### Work instruction:
Scan each line of the records for the word "Mesas" and extract the ones that have it.

[Records contained in a dataset]

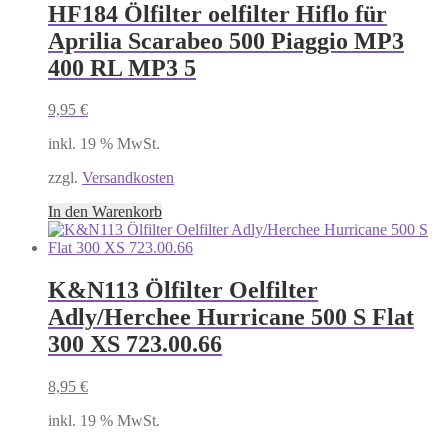
HF184 Ölfilter oelfilter Hiflo für
Aprilia Scarabeo 500 Piaggio MP3
400 RL MP3 5
9,95
€
inkl. 19 % MwSt.
zzgl.
Versandkosten
In den Warenkorb
K&N113 Ölfilter Oelfilter
Adly/Herchee Hurricane 500 S Flat
300 XS 723.00.66
8,95
€
inkl. 19 % MwSt.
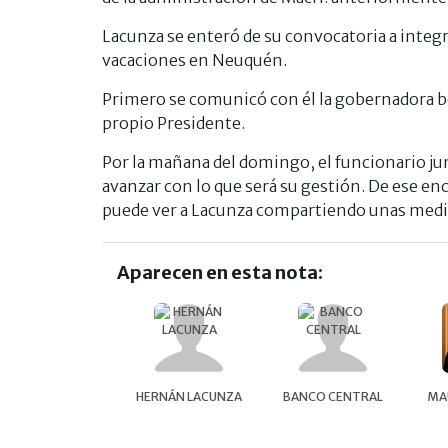
Lacunza se enteró de su convocatoria a integr
vacaciones en Neuquén.
Primero se comunicó con él la gobernadora bo
propio Presidente.
Por la mañana del domingo, el funcionario jun
avanzar con lo que será su gestión. De ese en
puede ver a Lacunza compartiendo unas media
Aparecen en esta nota:
HERNÁN LACUNZA
BANCO CENTRAL
MA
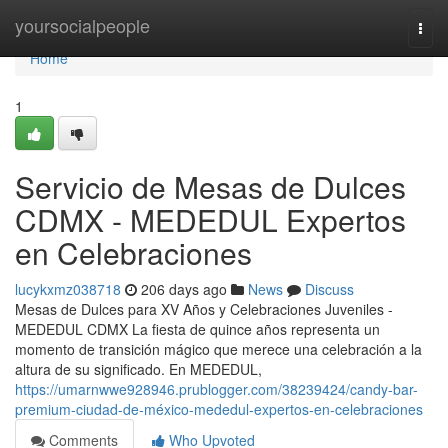
Home
yoursocialpeople
Togg
navi
Home
1
Servicio de Mesas de Dulces
CDMX - MEDEDUL Expertos
en Celebraciones
lucykxmz038718
206 days ago
News
Discuss
Mesas de Dulces para XV Años y Celebraciones Juveniles -
MEDEDUL CDMX La fiesta de quince años representa un
momento de transición mágico que merece una celebración a la
altura de su significado. En MEDEDUL,
https://umarnwwe928946.prublogger.com/38239424/candy-bar-
premium-ciudad-de-méxico-mededul-expertos-en-celebraciones
Comments
Who Upvoted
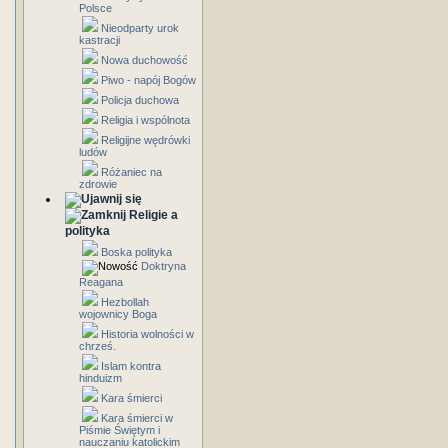
Polsce
Nieodparty urok
kastracji
Nowa duchowość
Piwo - napój Bogów
Policja duchowa
Religia i wspólnota
Religijne wędrówki
ludów
Różaniec na
zdrowie
Religie a
polityka
Boska polityka
Doktryna
Reagana
Hezbollah
wojownicy Boga
Historia wolności w
chrześ.
Islam kontra
hinduizm
Kara śmierci
Kara śmierci w
Piśmie Świętym i
nauczaniu katolickim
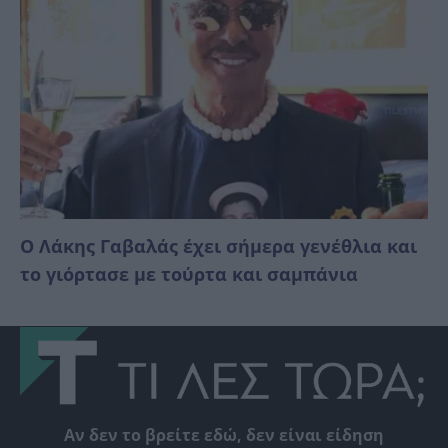
Ο Λάκης Γαβαλάς έχει σήμερα γενέθλια και
το γιόρτασε με τούρτα και σαμπάνια
Αν δεν το βρείτε εδώ, δεν είναι είδηση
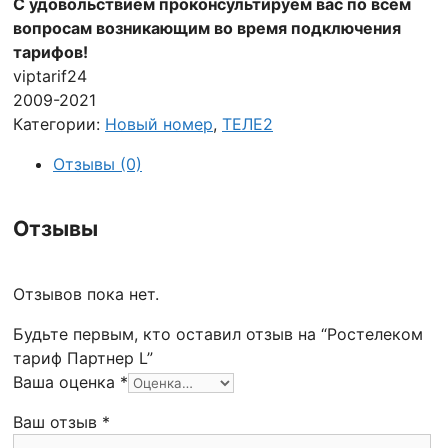
С удовольствием проконсультируем вас по всем
вопросам возникающим во время подключения
тарифов!
viptarif24
2009-2021
Категории:
Новый номер
,
ТЕЛЕ2
Отзывы (0)
Отзывы
Отзывов пока нет.
Будьте первым, кто оставил отзыв на “Ростелеком
тариф Партнер L”
Ваша оценка
*
Ваш отзыв
*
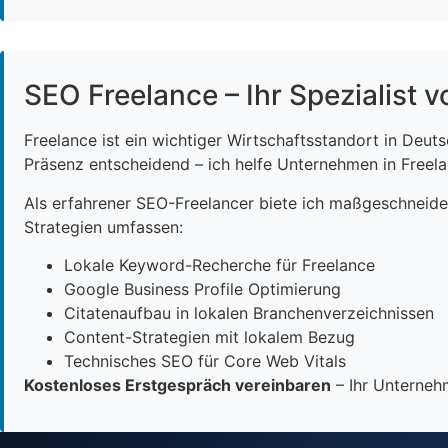
SEO Freelance – Ihr Spezialist v
Freelance ist ein wichtiger Wirtschaftsstandort in Deut
Präsenz entscheidend – ich helfe Unternehmen in Freelan
Als erfahrener SEO-Freelancer biete ich maßgeschneid
Strategien umfassen:
Lokale Keyword-Recherche für Freelance
Google Business Profile Optimierung
Citatenaufbau in lokalen Branchenverzeichnissen
Content-Strategien mit lokalem Bezug
Technisches SEO für Core Web Vitals
Kostenloses Erstgespräch vereinbaren
– Ihr Unternehm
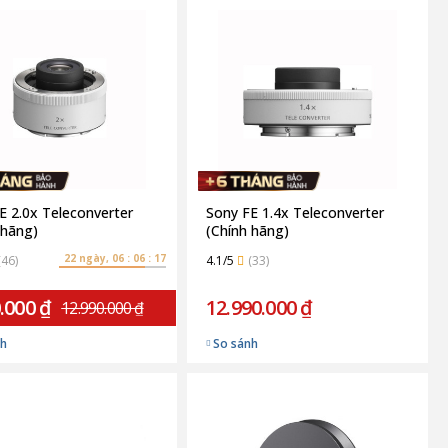
E 2.0x Teleconverter
Sony FE 1.4x Teleconverter
 hãng)
(Chính hãng)
22 ngày, 06 : 06 : 16
(46)
4.1/5
(33)
.000 ₫
12.990.000 ₫
12.990.000 ₫
nh
So sánh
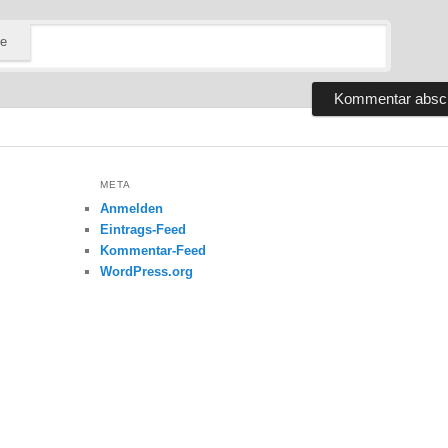
te
META
Anmelden
Eintrags-Feed
Kommentar-Feed
WordPress.org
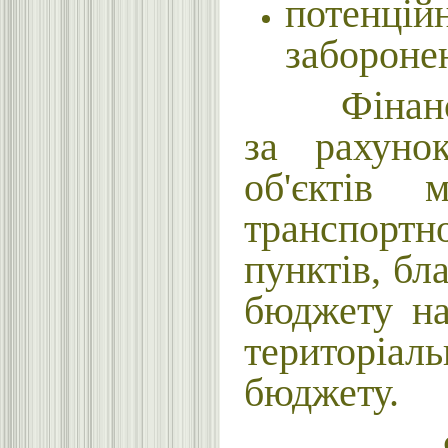
потенці
заборон
Фінансува
за рахунок
об'єктів 
транспортн
пунктів, бл
бюджету на
територіал
бюджету.
Фінансув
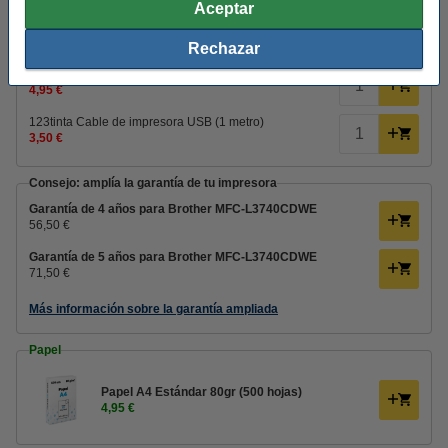
Aceptar
Cables de impresora
Rechazar
Brother NO incluye cable USB ni cable de red.
123tinta Cable de impresora USB (2 metros)
4,95 €
123tinta Cable de impresora USB (1 metro)
3,50 €
Consejo: amplía la garantía de tu impresora
Garantía de 4 años para Brother MFC-L3740CDWE
56,50 €
Garantía de 5 años para Brother MFC-L3740CDWE
71,50 €
Más información sobre la garantía ampliada
Papel
Papel A4 Estándar 80gr (500 hojas)
4,95 €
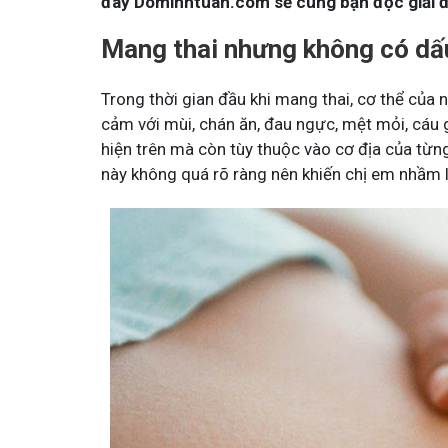
đây Dominhtuan.com sẽ cùng bạn đọc giải đ
Mang thai nhưng không có dấu
Trong thời gian đầu khi mang thai, cơ thể của 
cảm với mùi, chán ăn, đau ngực, mệt mỏi, cáu 
hiện trên mà còn tùy thuộc vào cơ địa của từn
này không quá rõ ràng nên khiến chị em nhầm l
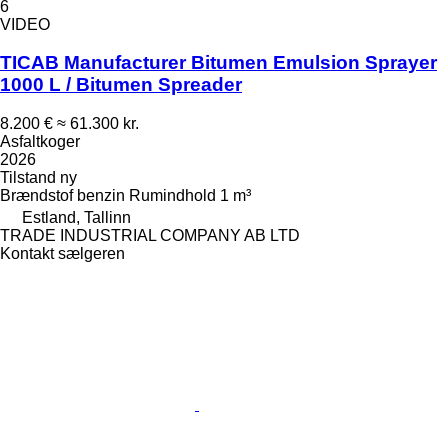
6
VIDEO
TICAB Manufacturer Bitumen Emulsion Sprayer
1000 L / Bitumen Spreader
8.200 €
≈ 61.300 kr.
Asfaltkoger
2026
Tilstand
ny
Brændstof
benzin
Rumindhold
1 m³
Estland, Tallinn
TRADE INDUSTRIAL COMPANY AB LTD
Kontakt sælgeren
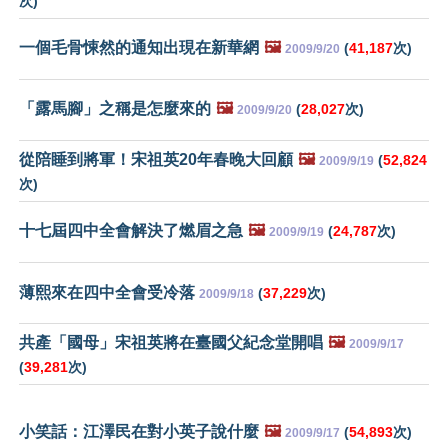
次)
一個毛骨悚然的通知出現在新華網
🖼️
(
41,187
次)
2009/9/20
「露馬腳」之稱是怎麼來的
🖼️
(
28,027
次)
2009/9/20
從陪睡到將軍！宋祖英20年春晚大回顧
🖼️
(
52,824
2009/9/19
次)
十七屆四中全會解決了燃眉之急
🖼️
(
24,787
次)
2009/9/19
薄熙來在四中全會受冷落
(
37,229
次)
2009/9/18
共產「國母」宋祖英將在臺國父紀念堂開唱
🖼️
2009/9/17
(
39,281
次)
小笑話：江澤民在對小英子說什麼
🖼️
(
54,893
次)
2009/9/17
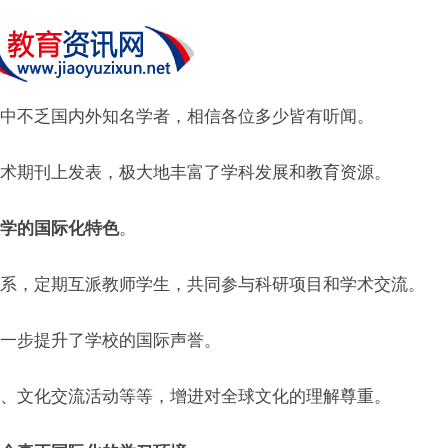
中不乏国内外知名学者，相信各位多少皆有听闻。
术期刊上发表，极大地丰富了学科发展和教育资源。
学的国际化特色
。
系，定期互派教师学生，共同参与科研项目和学术交流。
一步提升了学校的国际声誉。
、文化交流活动等等，增进对全球文化的理解尊重。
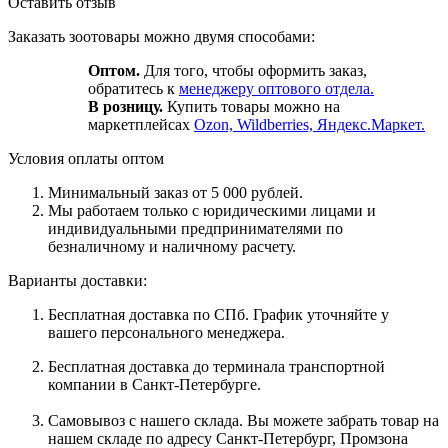
Оставить отзыв
Заказать зоотовары можно двумя способами:
Оптом.
Для того, чтобы оформить заказ,
обратитесь к
менеджеру оптового отдела.
В розницу.
Купить товары можно на
маркетплейсах
Ozon, Wildberries, Яндекс.Маркет.
Условия оплаты оптом
Минимальный заказ от 5 000 рублей.
Мы работаем только с юридическими лицами и
индивидуальными предпринимателями по
безналичному и наличному расчету.
Варианты доставки:
Бесплатная доставка по СПб. График уточняйте у
вашего персонального менеджера.
Бесплатная доставка до терминала транспортной
компании в Санкт-Петербурге.
Самовывоз с нашего склада. Вы можете забрать товар на
нашем складе по адресу Санкт-Петербург, Промзона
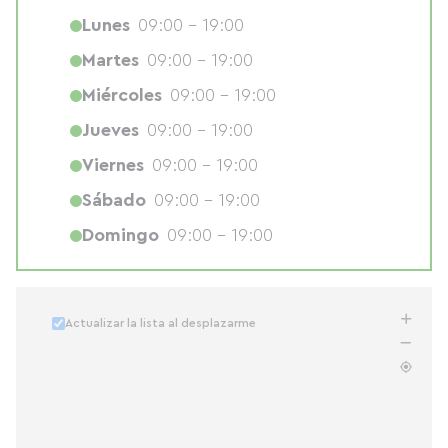
Lunes
09:00 - 19:00
Martes
09:00 - 19:00
Miércoles
09:00 - 19:00
Jueves
09:00 - 19:00
Viernes
09:00 - 19:00
Sábado
09:00 - 19:00
Domingo
09:00 - 19:00
Actualizar la lista al desplazarme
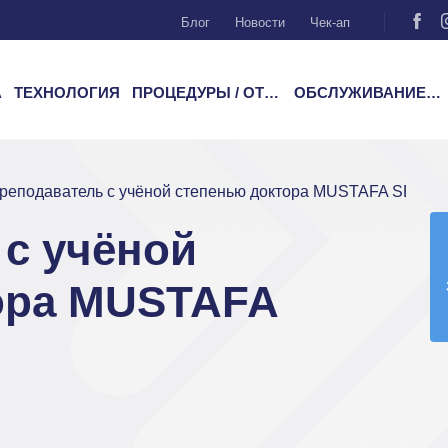
Блог
Новости
Чек-ап
А
ТЕХНОЛОГИЯ
ПРОЦЕДУРЫ / ОТДЕЛЕНИЯ
ОБСЛУЖИВАНИЕ ПАЦИЕНТОВ
реподаватель с учёной степенью доктора MUSTAFA SERD
с учёной
ора MUSTAFA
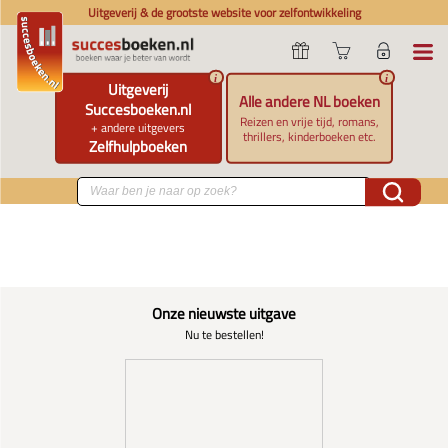
Uitgeverij & de grootste website voor zelfontwikkeling
i
i
Uitgeverij
Alle andere NL boeken
Succesboeken.nl
Reizen en vrije tijd, romans,
+ andere uitgevers
thrillers, kinderboeken etc.
Zelfhulpboeken
Onze nieuwste uitgave
Nu te bestellen!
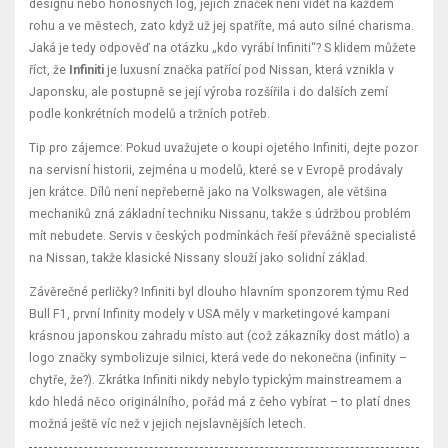
designu nebo honosných log, jejich znáček není vidět na každém
rohu a ve městech, zato když už jej spatříte, má auto silné charisma.
Jaká je tedy odpověď na otázku „kdo vyrábí Infiniti“? S klidem můžete
říct, že
Infiniti
je luxusní značka patřící pod Nissan, která vznikla v
Japonsku, ale postupně se její výroba rozšířila i do dalších zemí
podle konkrétních modelů a tržních potřeb.
Tip pro zájemce: Pokud uvažujete o koupi ojetého Infiniti, dejte pozor
na servisní historii, zejména u modelů, které se v Evropě prodávaly
jen krátce. Dílů není nepřeberně jako na Volkswagen, ale většina
mechaniků zná základní techniku Nissanu, takže s údržbou problém
mít nebudete. Servis v českých podmínkách řeší převážně specialisté
na Nissan, takže klasické Nissany slouží jako solidní základ.
Závěrečné perličky? Infiniti byl dlouho hlavním sponzorem týmu Red
Bull F1, první Infinity modely v USA měly v marketingové kampani
krásnou japonskou zahradu místo aut (což zákazníky dost mátlo) a
logo značky symbolizuje silnici, která vede do nekonečna (infinity –
chytře, že?). Zkrátka Infiniti nikdy nebylo typickým mainstreamem a
kdo hledá něco originálního, pořád má z čeho vybírat – to platí dnes
možná ještě víc než v jejich nejslavnějších letech.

### Solution to the problem:
Servicio de Mesas de Dulces
Mesas de Dulces para XV Años y Celebraciones Juveniles -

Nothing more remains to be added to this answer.